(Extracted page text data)
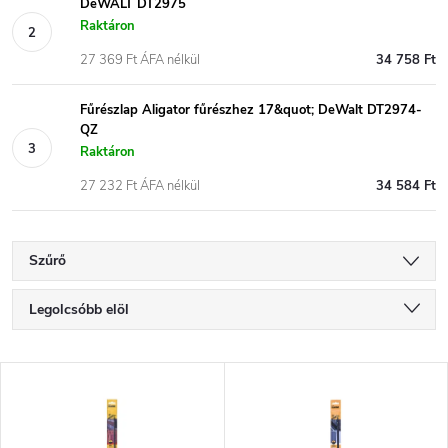
DeWALT DT2975
Raktáron
27 369 Ft ÁFA nélkül
34 758 Ft
Fűrészlap Aligator fűrészhez 17&quot; DeWalt DT2974-
QZ
Raktáron
27 232 Ft ÁFA nélkül
34 584 Ft
Szűrő
T
Legolcsóbb elöl
e
Legdrágább
T
Legnépszerűbb termékek
r
e
ABC szerint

WHAT TO DO - Set down each entry above exactly as it appears. Omit the pictures.

SOLUTION FOR THIS TASK -
DeWALT DT2975
Raktáron
27 369 Ft ÁFA nélkül
34 758 Ft
Fűrészlap Aligator fűrészhez 17&quot; DeWalt DT2974-
QZ
Raktáron
27 232 Ft ÁFA nélkül
34 584 Ft
Szűrő
T
Legolcsóbb elöl
e
Legdrágább
T
Legnépszerűbb termékek
r
e
ABC szerint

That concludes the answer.